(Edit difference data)
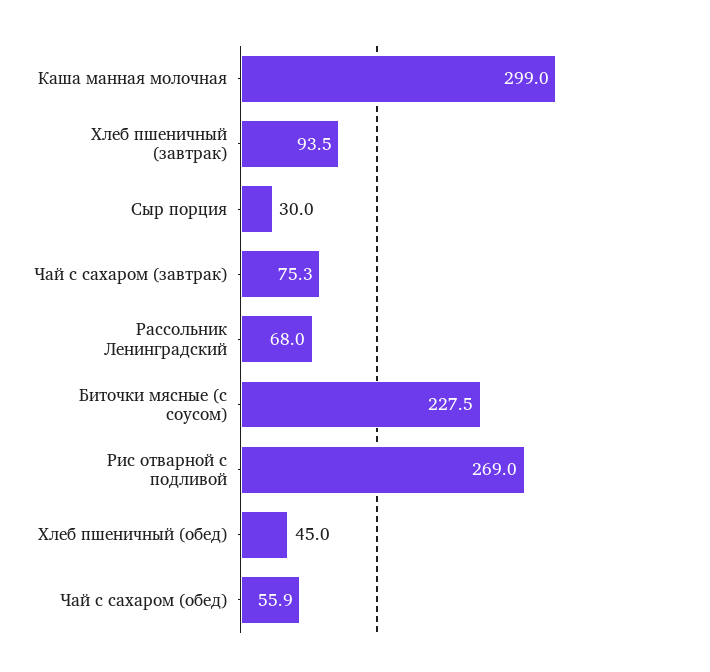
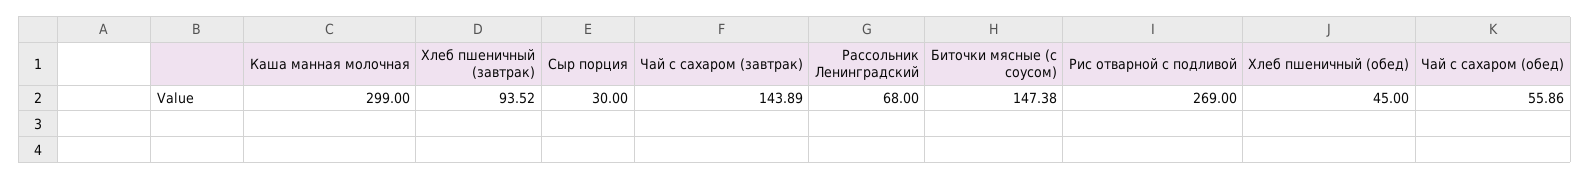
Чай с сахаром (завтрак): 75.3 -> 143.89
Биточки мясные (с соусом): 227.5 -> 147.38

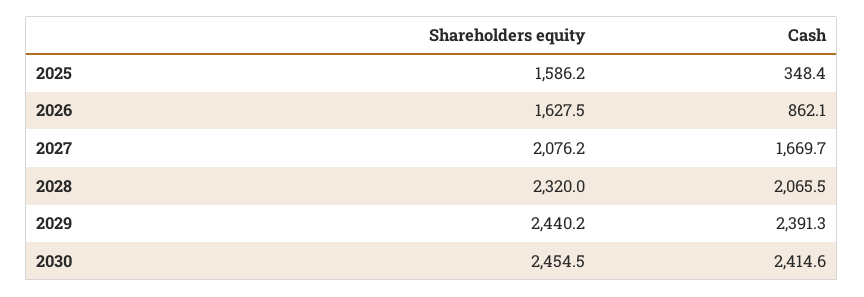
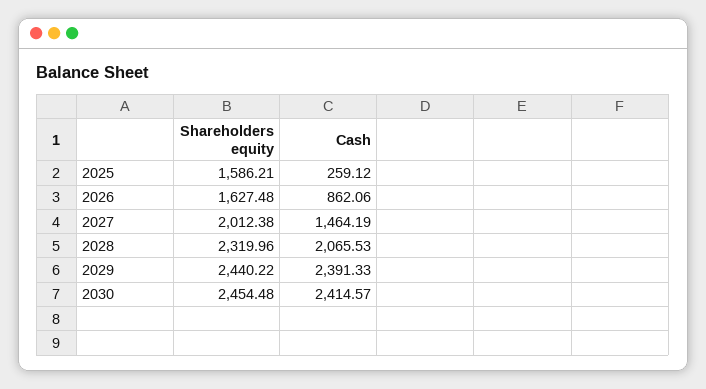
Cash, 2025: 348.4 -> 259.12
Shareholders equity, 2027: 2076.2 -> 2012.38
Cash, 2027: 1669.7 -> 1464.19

| WHAT TO WORK ON |
An exact copy of every entry above is required, without the pictures.

| SOLUTION BELOW |
Чай с сахаром (завтрак): 75.3 -> 143.89
Биточки мясные (с соусом): 227.5 -> 147.38

Cash, 2025: 348.4 -> 259.12
Shareholders equity, 2027: 2076.2 -> 2012.38
Cash, 2027: 1669.7 -> 1464.19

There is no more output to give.